Let's simplify the expression step by step:

$\frac{\left( (2x^2 \cdot y)^2 \cdot 5x \cdot y \right)}{\left(3x \cdot y^3\right)^3}$

Step 1: Expand the powers in the numerator

We first expand $(2x^2 \cdot y)^2$. Using the power of a product rule, $(ab)^2 = a^2 \cdot b^2$, we get: $(2x^2 \cdot y)^2 = 2^2 \cdot (x^2)^2 \cdot y^2 = 4x^4y^2$

Now, substitute this back into the numerator: $\text{Numerator} = (4x^4y^2) \cdot 5x \cdot y = 4 \cdot 5 \cdot x^4 \cdot x \cdot y^2 \cdot y = 20x^5y^3$

So the numerator becomes: $20x^5y^3$

Step 2: Expand the denominator

Now expand the denominator $(3x \cdot y^3)^3$. Again, use the power of a product rule: $(3x \cdot y^3)^3 = 3^3 \cdot x^3 \cdot (y^3)^3 = 27x^3y^9$

So the denominator becomes: $27x^3y^9$

Step 3: Simplify the fraction

Now, simplify the expression: $\frac{20x^5y^3}{27x^3y^9}$

For the $x$-terms: $\frac{x^5}{x^3} = x^{5-3} = x^2$

For the $y$-terms: $\frac{y^3}{y^9} = y^{3-9} = y^{-6} = \frac{1}{y^6}$

Final expression

Now combine everything: $\frac{20x^5y^3}{27x^3y^9} = \frac{20x^2}{27y^6}$

Thus, the simplified expression is: $\boxed{\frac{20x^2}{27y^6}}$

Would you like further details or clarifications?

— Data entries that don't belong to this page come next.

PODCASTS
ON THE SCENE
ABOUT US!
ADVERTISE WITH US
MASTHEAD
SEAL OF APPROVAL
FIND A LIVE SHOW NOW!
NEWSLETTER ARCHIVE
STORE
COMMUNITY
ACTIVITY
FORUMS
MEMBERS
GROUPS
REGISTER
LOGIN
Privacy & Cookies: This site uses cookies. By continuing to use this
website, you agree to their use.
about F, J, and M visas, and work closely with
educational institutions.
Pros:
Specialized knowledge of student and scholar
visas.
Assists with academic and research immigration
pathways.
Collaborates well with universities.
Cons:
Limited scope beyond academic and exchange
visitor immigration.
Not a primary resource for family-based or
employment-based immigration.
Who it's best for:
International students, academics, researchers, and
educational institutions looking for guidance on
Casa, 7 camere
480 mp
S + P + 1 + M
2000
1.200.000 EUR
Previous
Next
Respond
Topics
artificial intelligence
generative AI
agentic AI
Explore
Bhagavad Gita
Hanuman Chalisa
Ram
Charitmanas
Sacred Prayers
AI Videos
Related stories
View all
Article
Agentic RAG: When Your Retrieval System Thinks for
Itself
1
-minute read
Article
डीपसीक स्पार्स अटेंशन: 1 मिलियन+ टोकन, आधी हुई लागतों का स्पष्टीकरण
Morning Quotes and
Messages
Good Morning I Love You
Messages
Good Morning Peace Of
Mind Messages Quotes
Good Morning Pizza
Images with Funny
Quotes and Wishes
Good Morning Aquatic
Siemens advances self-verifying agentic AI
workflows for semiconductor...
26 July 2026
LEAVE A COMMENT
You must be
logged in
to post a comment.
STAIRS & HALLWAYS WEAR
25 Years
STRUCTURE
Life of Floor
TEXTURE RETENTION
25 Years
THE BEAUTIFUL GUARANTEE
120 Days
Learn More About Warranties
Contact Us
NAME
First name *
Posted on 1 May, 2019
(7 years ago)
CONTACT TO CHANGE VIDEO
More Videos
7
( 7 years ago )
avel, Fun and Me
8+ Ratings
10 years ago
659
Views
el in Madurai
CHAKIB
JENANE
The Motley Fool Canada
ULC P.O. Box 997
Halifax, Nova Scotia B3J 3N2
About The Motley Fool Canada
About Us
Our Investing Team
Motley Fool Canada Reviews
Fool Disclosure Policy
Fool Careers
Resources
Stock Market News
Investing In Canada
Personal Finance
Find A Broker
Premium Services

Here are 5 questions to explore:

1. How do you simplify expressions with powers in both the numerator and denominator?
2. What is the power of a product rule, and how is it applied?
3. How does exponent subtraction work when simplifying variables?
4. How do negative exponents impact the final expression?
5. What would happen if the denominator had a higher degree for $x$?

Tip: Always apply exponent rules carefully when simplifying variables.